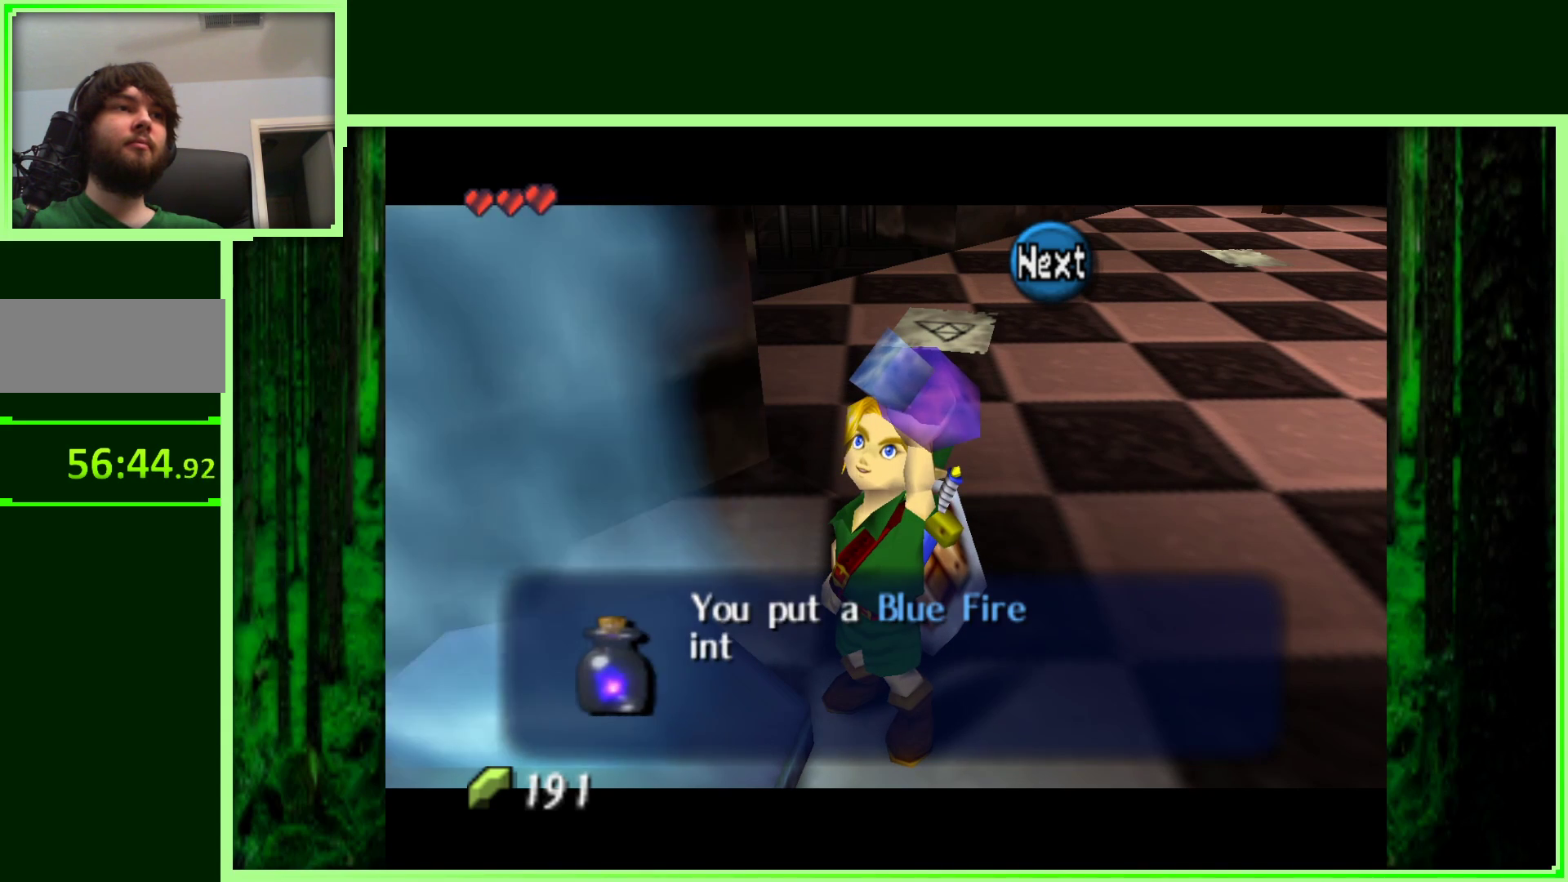
{"buttons": ["B"], "left_stick": "center", "events": [[17, "A", "up"], [150, "A", "down"], [283, "A", "up"], [400, "B", "down"]]}
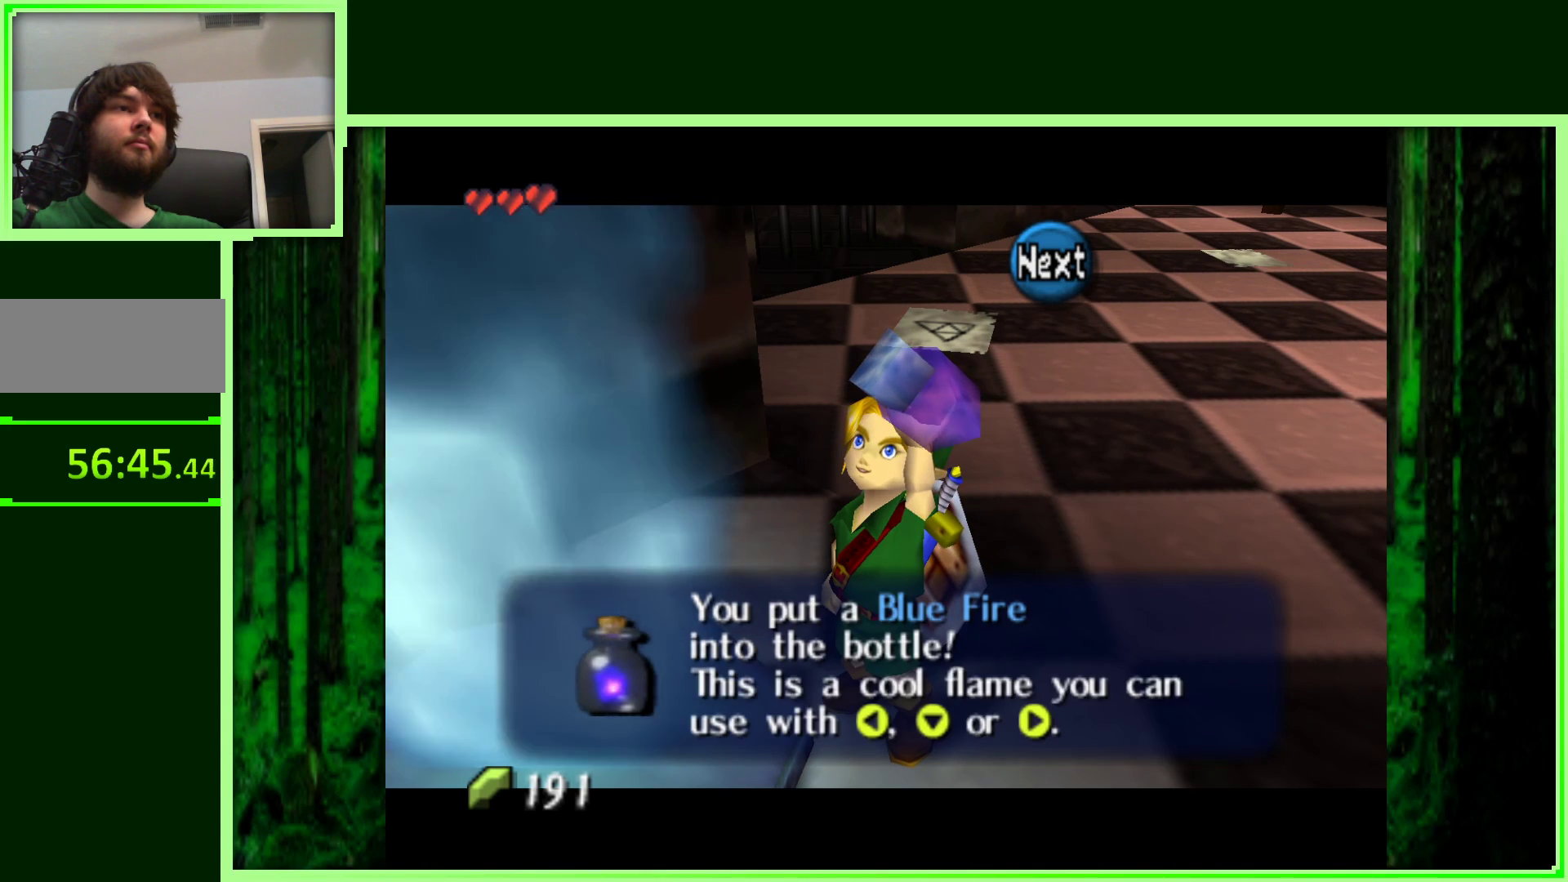
{"buttons": [], "left_stick": "center", "events": [[50, "B", "up"], [300, "B", "down"], [417, "B", "up"]]}
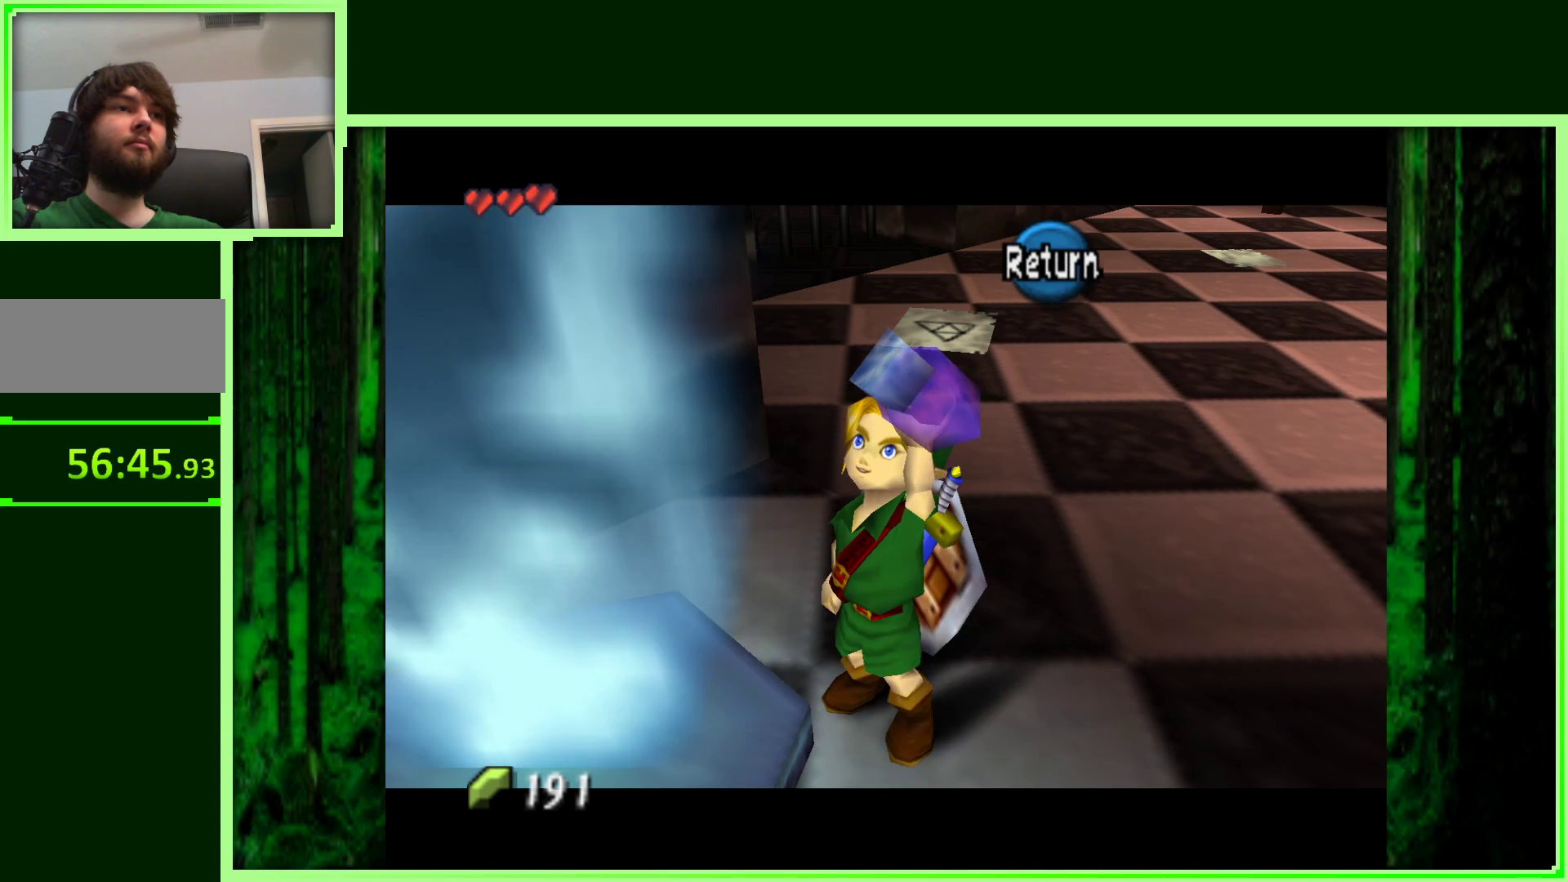
{"buttons": [], "left_stick": "up-right", "events": [[150, "left_stick", "up-right"]]}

**BRIEF**
Reproduce the lines above exactly, please, but not the pictures in them.

**RESULT BELOW**
{"buttons": ["B"], "left_stick": "center", "events": [[17, "A", "up"], [150, "A", "down"], [283, "A", "up"], [400, "B", "down"]]}
{"buttons": [], "left_stick": "center", "events": [[50, "B", "up"], [300, "B", "down"], [417, "B", "up"]]}
{"buttons": [], "left_stick": "up-right", "events": [[150, "left_stick", "up-right"]]}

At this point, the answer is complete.